A Pakistani cameraman films the blood-stained damaged car of slain Pakistan's government minister for religious minorities Shahbaz Bhatti in Islamabad, Pakistan, March 2, 2011.
A Pakistani cameraman films the blood-stained damaged car of slain Pakistan's government minister for religious minorities Shahbaz Bhatti in Islamabad, Pakistan, March 2, 2011.

The United States is expressing shock and outrage at the Wednesday assassination of Pakistan’s Minister for Minorities, Shahbaz Bhatti, a Christian who had sought to amend a law mandating a death penalty for insulting Islam. Secretary of State Hillary Clinton said the killing, attributed to Taliban militants, is part of an alarming trend of religious intolerance in South Asia and the Middle East.
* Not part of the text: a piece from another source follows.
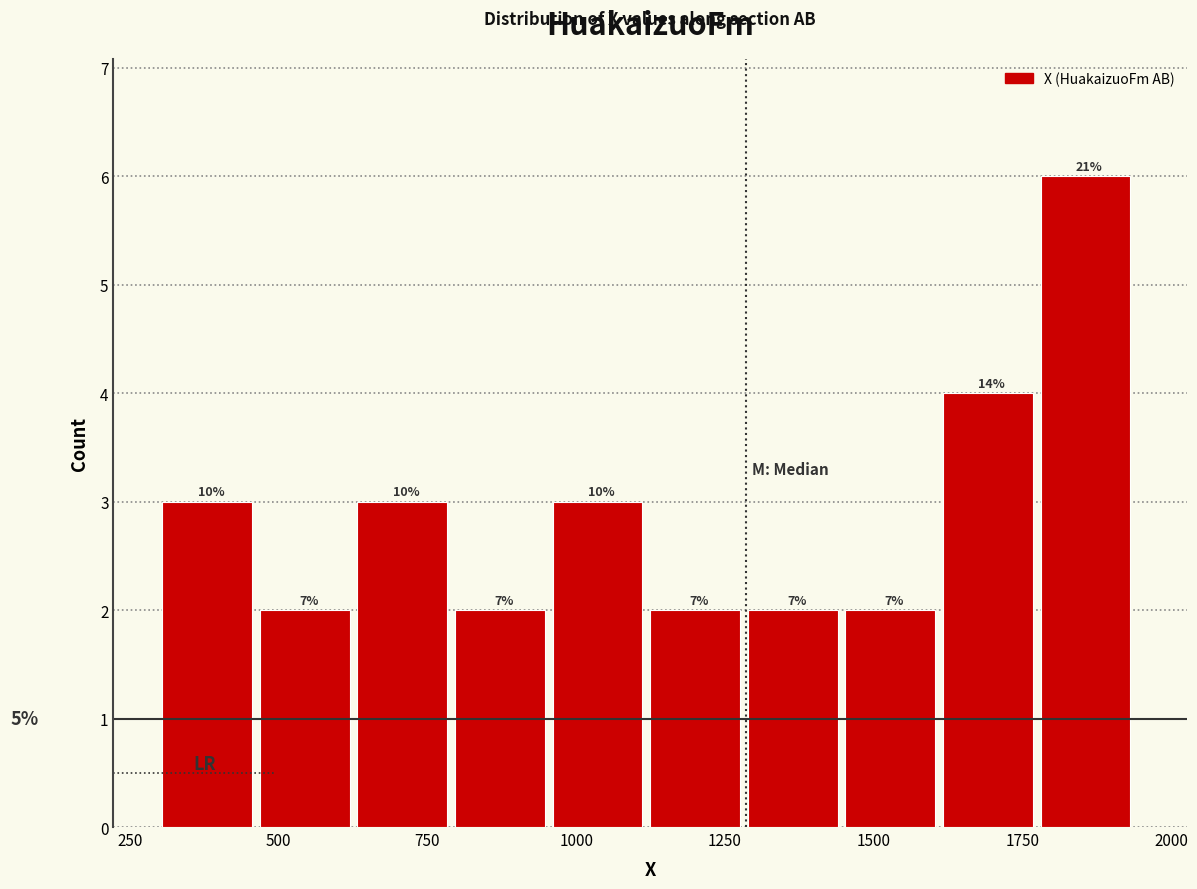

Read against the x-axis, roughly where is the centre of the tallest bar?

1850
The tone of U.S. reaction was set by President Barack Obama, who in a written statement called the Bhatti assassination a horrific act of violence, and said he was deeply saddened by the death.
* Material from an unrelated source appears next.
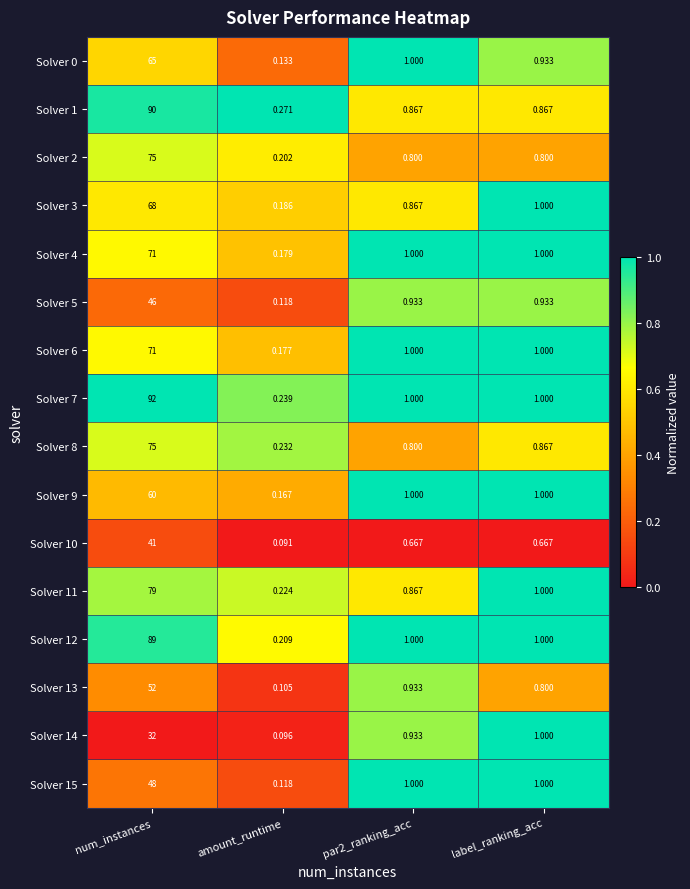

Which category has the lowest value across all series?

amount_runtime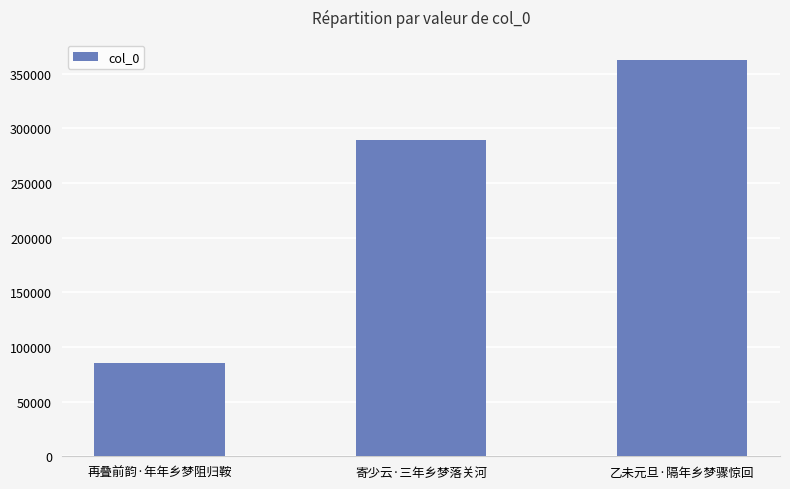

Which has a higher value, 寄少云·三年乡梦落关河 or 再叠前韵·年年乡梦阻归鞍?

寄少云·三年乡梦落关河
Bhatti, Pakistan’s only Christian cabinet member, became the second senior Pakistani official to be assassinated for opposing the blasphemy law. In January, Punjabi provincial governor Salman Taseer was killed by one of his bodyguards.

President Obama said Bhatti fought for and gave his life for universal values that Pakistanis, Americans and others around the world hold dear - the rights to speak one’s mind, practice one’s religion and be free from discrimination based on one’s background or beliefs.

Appearing before the U.S. Senate Foreign Relations Committee, Secretary of State Hillary Clinton said the killing was an attack not only on one man but on the values of tolerance and respect for all faiths championed by Pakistan’s founder, Mohammed Ali Jinnah. "I recently had the opportunity to meet with Minister Bhatti. He was a very impressive, courageous man. He was a patriot, he was a man of great conviction, he cared deeply for Pakistan and he had dedicated his life to helping the least among us," she said.

Clinton said Bhatti was well aware of what she said was a "drum beat of threats against him," yet he had agreed to continue as minister for minorities after Pakistan’s recent cabinet reshuffle.

She said she was shocked and outraged by his death, which she said was regrettably part of a broader trend of intolerance toward religious minorities. "The attack on Christians in Iraq, the attacks on the Copts in Egypt, the attack on minority Islamic sects in Pakistan and elsewhere is a matter of deep distress to me personally and to our government. It runs against all of our values and we are going to be doing all we can to support the freedom of religion, the freedom of conscience and to work with governments everywhere so that they uphold universal values," she said.

The Bhatti assassination was also condemned by the U.S. Commission on International Religious Freedom, an independent monitoring panel set up by a 1998 act of Congress.

Commission chairman Leonard Leo said the killing demonstrates the barbarity of Pakistan’s system of blasphemy laws, which he said do not keep the peace but rather embolden extremists.

Leo said after the killings of Bhatti and Punjabi leader Taseer that Pakistani President Asif Ali Zardari must find the courage to enact meaningful blasphemy law reforms "or Pakistan may well be lost."